─── Data under study ───

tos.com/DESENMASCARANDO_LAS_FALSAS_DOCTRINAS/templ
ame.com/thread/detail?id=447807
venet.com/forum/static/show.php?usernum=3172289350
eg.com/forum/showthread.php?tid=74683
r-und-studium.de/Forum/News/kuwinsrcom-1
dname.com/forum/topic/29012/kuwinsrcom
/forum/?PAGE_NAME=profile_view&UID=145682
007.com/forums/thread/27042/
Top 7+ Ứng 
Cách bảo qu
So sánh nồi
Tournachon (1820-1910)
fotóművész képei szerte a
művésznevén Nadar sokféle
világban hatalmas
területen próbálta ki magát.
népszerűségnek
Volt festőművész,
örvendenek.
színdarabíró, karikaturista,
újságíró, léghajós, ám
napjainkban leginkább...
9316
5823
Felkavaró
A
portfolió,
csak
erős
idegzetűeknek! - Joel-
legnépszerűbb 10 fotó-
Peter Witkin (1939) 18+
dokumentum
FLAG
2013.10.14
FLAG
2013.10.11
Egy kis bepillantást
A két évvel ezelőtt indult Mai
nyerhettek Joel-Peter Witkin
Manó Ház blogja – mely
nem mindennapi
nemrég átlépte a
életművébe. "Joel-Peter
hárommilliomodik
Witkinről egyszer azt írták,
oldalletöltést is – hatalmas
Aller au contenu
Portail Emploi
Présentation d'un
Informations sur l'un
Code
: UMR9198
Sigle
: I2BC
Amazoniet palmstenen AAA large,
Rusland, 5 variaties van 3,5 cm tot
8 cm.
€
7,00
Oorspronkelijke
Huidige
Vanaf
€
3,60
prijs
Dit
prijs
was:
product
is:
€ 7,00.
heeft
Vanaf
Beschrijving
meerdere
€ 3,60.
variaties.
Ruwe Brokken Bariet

───

__Prompt__
Above are the records. Identify each line that contains the word "Joel".

__Task result__
idegzetűeknek! - Joel-
nyerhettek Joel-Peter Witkin
életművébe. "Joel-Peter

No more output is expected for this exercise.